* [Action item]: Among the entries below, find the lines with "wire" and copy them.

(Machine-readable hardware designs)
----------
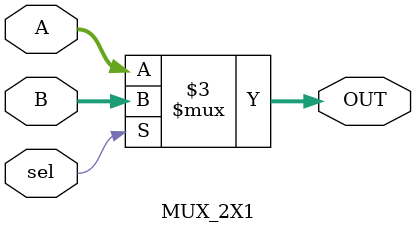
<source format=v>
module MUX_2X1 #(parameter N = 8)(
input       wire       [N-1:0]       A,
input       wire       [N-1:0]       B,
input       wire                     sel,
output      reg        [N-1:0]       OUT
);



always@(*)
begin
	if(sel)
		begin
			OUT = B;
		end
	else
		begin
			OUT = A;
		end
end







endmodule
</source>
----------
* [Answer box]:
input       wire       [N-1:0]       A,
input       wire       [N-1:0]       B,
input       wire                     sel,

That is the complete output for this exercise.